An error while training

jonghakim35 commented 1 year ago

Hi, thanks for sharing your great work with codes.

While trying to reproduce results from the papers, an error below occurred.

Traceback (most recent call last):
  File "/home/jongha/.conda/envs/sg/lib/python3.8/site-packages/torch/multiprocessing/spawn.py", line 59, in _wrap
    fn(i, *args)
  File "/home/jongha/.conda/envs/sg/lib/python3.8/site-packages/detectron2/engine/launch.py", line 126, in _distributed_worker
    main_func(*args)
  File "/data3/jongha/ICCV2023/IterativeSG/train_iterative_model.py", line 51, in main
    return trainer.train()
  File "/home/jongha/.conda/envs/sg/lib/python3.8/site-packages/detectron2/engine/defaults.py", line 484, in train
    super().train(self.start_iter, self.max_iter)
  File "/home/jongha/.conda/envs/sg/lib/python3.8/site-packages/detectron2/engine/train_loop.py", line 149, in train
    self.run_step()
^^^^
| DIRECTIVE 1 |
Reproduce the portion of the error report between "An error while" and "error below occurred.", inclusive.
| DIRECTIVE 2 |
Write what follows in the error report, beginning after its final line.

Dataset entries
^^^^
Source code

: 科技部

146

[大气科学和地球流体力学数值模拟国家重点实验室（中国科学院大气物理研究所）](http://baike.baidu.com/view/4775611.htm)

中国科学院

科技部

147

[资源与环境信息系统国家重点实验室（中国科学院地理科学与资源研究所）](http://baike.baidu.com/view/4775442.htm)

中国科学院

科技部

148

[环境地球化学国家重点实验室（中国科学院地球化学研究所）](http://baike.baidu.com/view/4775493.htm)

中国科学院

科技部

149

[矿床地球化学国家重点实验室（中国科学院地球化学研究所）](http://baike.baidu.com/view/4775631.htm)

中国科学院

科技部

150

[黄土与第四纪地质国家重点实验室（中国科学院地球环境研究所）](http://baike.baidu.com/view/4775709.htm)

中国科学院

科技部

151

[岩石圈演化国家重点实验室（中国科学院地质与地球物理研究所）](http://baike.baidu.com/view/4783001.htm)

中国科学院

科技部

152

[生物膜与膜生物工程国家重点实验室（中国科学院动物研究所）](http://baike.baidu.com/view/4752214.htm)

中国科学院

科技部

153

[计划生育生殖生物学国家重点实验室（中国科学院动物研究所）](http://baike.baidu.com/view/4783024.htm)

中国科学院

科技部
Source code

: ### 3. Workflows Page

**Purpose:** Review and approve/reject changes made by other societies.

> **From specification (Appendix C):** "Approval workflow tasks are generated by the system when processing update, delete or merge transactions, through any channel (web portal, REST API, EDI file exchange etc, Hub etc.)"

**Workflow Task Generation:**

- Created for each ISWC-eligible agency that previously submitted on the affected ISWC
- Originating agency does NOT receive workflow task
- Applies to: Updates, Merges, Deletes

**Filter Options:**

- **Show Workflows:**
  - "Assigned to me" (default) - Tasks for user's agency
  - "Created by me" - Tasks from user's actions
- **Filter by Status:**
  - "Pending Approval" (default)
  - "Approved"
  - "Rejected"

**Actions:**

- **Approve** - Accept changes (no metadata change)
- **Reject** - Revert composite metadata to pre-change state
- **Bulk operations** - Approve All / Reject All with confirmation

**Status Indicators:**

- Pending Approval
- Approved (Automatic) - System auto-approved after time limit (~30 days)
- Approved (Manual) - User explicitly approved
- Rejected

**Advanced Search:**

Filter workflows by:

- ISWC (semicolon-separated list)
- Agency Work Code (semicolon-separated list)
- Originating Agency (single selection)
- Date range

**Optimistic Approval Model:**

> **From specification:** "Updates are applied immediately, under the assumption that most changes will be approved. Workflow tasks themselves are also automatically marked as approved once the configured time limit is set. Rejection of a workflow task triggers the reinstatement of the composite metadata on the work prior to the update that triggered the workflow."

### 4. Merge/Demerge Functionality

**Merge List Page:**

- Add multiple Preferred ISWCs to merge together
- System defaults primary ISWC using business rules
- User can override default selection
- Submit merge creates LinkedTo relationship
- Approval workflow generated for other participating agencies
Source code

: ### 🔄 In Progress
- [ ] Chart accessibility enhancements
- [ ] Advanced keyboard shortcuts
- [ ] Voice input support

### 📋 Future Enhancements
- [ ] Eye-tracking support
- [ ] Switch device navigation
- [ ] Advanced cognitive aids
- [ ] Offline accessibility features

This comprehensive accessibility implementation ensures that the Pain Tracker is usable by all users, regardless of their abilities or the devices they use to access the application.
^^^^
| TASK RESULT 1 |
An error while training

jonghakim35 commented 1 year ago

Hi, thanks for sharing your great work with codes.

While trying to reproduce results from the papers, an error below occurred.

| TASK RESULT 2 |
  File "/home/jongha/.conda/envs/sg/lib/python3.8/site-packages/detectron2/engine/defaults.py", line 494, in run_step
    self._trainer.run_step()
  File "/home/jongha/.conda/envs/sg/lib/python3.8/site-packages/detectron2/engine/train_loop.py", line 395, in run_step
    loss_dict = self.model(data)
  File "/home/jongha/.conda/envs/sg/lib/python3.8/site-packages/torch/nn/modules/module.py", line 889, in _call_impl
    result = self.forward(*input, **kwargs)
  File "/home/jongha/.conda/envs/sg/lib/python3.8/site-packages/torch/nn/parallel/distributed.py", line 705, in forward
    output = self.module(*inputs[0], **kwargs[0])
  File "/home/jongha/.conda/envs/sg/lib/python3.8/site-packages/torch/nn/modules/module.py", line 889, in _call_impl
    result = self.forward(*input, **kwargs)
  File "/data3/jongha/ICCV2023/IterativeSG/../IterativeSG/modeling/meta_arch/detr.py", line 267, in forward
    loss_dict = self.criterion(output, targets)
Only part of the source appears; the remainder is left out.